James Axler – Deathlands 27 – Ground Zero

Ryan kissed her softly on the lips. “Agreed.”

“How about little Emma? What do you make of her? Something just doesn’t set right, does it?”

“Yeah.” He let go of Krysty and pressed his face to the cold damp glass of the windows, staring out across the streaming roofs of the ville. “Time’ll come when I’m going to want to know where she’s been all her life. And when she found out that she had the doomie power. She still doesn’t seem able to control it, like it’s something new.”

“I worry she’ll get herself killed with it.”

“And us?”

She nodded. “Mebbe us as well.”

“Jak’s stricken with her. Did you notice?”

She laughed delightedly. “Does a pigeon shit on your head? ‘Course I noticed. Good for the kid after all the bad times he’s had. Jak’s earned some happiness.”

“If he finds it with Emma.”

Krysty stopped smiling, catching the serious note in Ryan’s voice. “You think she’s bad news, lover?”

“I think she might be. That’s all it is. No more than a feeling. Partly because there’s far too many dark places hidden in her life.”

ONCE AGAIN, the word “workmanlike” came to Ryan’s mind when the food was served in a large dining room, with a vaulted roof of oak beams: a sturdy beef stew with plain baked bread, no salt or pepper or herbs or spices seemed to be allowed to desecrate the table of Baron Sharpe; a joint of roasted pork, carved thick, well-done, with a dull gravy poured over boiled potatoes and sliced carrots served with watery cabbage; and a steamed pudding, heavy on suet, with a lumpy custard sauce.

Thin beer was served from brimming glass jugs by a pair of elderly servants. And water. Krysty chose to have the water and found it to be slightly brackish, with an underlying taste of copper.

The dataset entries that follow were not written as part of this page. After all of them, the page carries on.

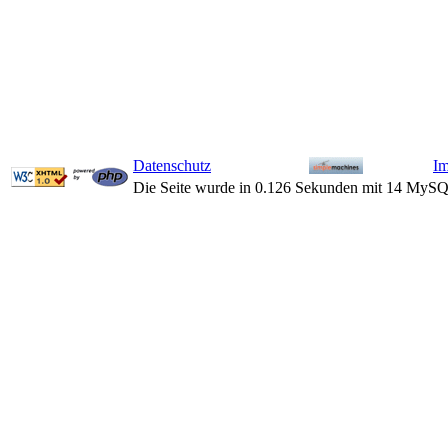
Datenschutz
I
Die Seite wurde in 0.126 Sekunden mit 14 MySQ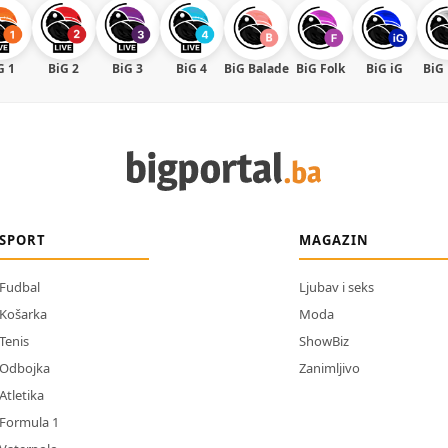
G 1
BiG 2
BiG 3
BiG 4
BiG Balade
BiG Folk
BiG iG
BiG
SPORT
MAGAZIN
Fudbal
Ljubav i seks
Košarka
Moda
Tenis
ShowBiz
Odbojka
Zanimljivo
Atletika
Formula 1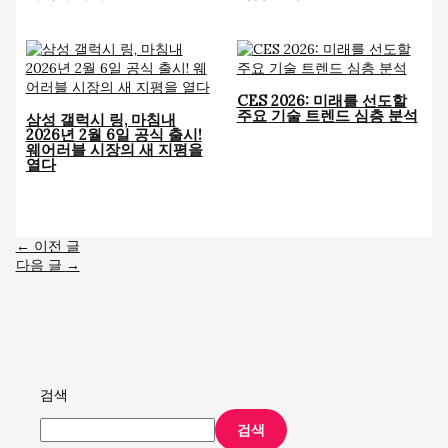
CES 2026: 미래를 선도할
주요 기술 트렌드 심층 분석
삼성 갤럭시 링, 마침내
2026년 2월 6일 공식 출시!
웨어러블 시장의 새 지평을
열다
←
이전 글
다음 글
→
검색
검색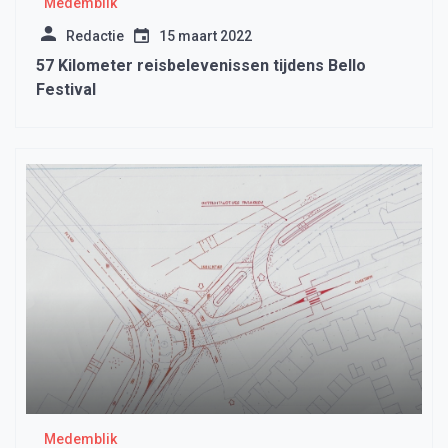
Medemblik
Redactie
15 maart 2022
57 Kilometer reisbelevenissen tijdens Bello
Festival
Medemblik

“I must compliment you on the underwhelming adequacy of your table, Baron Sharpe,” Doc boomed, dabbing at his mouth with a patched napkin.

“What was that? I’m sorry, my thoughts were elsewhere on more important matters.”

There it was again, the strange lack of social manners that they’d seen earlier.

“I remarked that you must surely have a descendant of the great Escoffier working in your kitchens.”

“Who? I don’t think we have anyone of that name as kitchen servant, do we, Joaquin?”

“Don’t think so, Baron.”

“Doc,” Mildred whispered warningly, “don’t go too far and push your luck.”

But the old man was off and running, following his speeding train of thought, not too concerned to engage his brain before operating his mouth.

“Are you by any rate chance familiar with the word ‘logy,’ Baron?”

“You ask a lot too many bloody questions, Dr. Tanner. No, I’m not.”

“Then kindly allow me to say that this has been one of the most logy meals that I have ever encountered.”

“What’s it mean?” Krysty whispered.

“Shan’t tell you, my dear. Anyone wants to know is at liberty to look it up. My lips are sealed. Perhaps by the glue that passed for custard.”

Ryan didn’t understand a lot of what Doc had been saying, but he could tell by the impish gleam in his eyes that he was indulging his wit at the expense of the baron, which was never a good thing to do.

“Heard tell you collect animals, Baron,” Ryan said, changing the subject.

“Where did you hear that?” Sharpe asked suspiciously.

“Around and about. I think it was probably a hunter up in Green Hill.”

Sharpe nodded. “Could be. Yes, that would make sense. I collect very special animals, Cawdor.”

“Special?” J.B. asked.

“I wasn’t aware that you suffered from deafness, Dix. Perhaps I need to speak more loudly to allow for your disability. I said they were special.”

“In what way?” The Armorer took off his glasses and polished them carefully on the cloth, refusing to allow the baron to rile him.

“I don’t have the time or the energy to try to explain my collection. If you don’t understand, then nothing I say would help. And if you do understand, then no explanation is needful.”

“Can we go and see it? See them? Please?” It was almost the first thing that Emma had said since they’d arrived in the ville.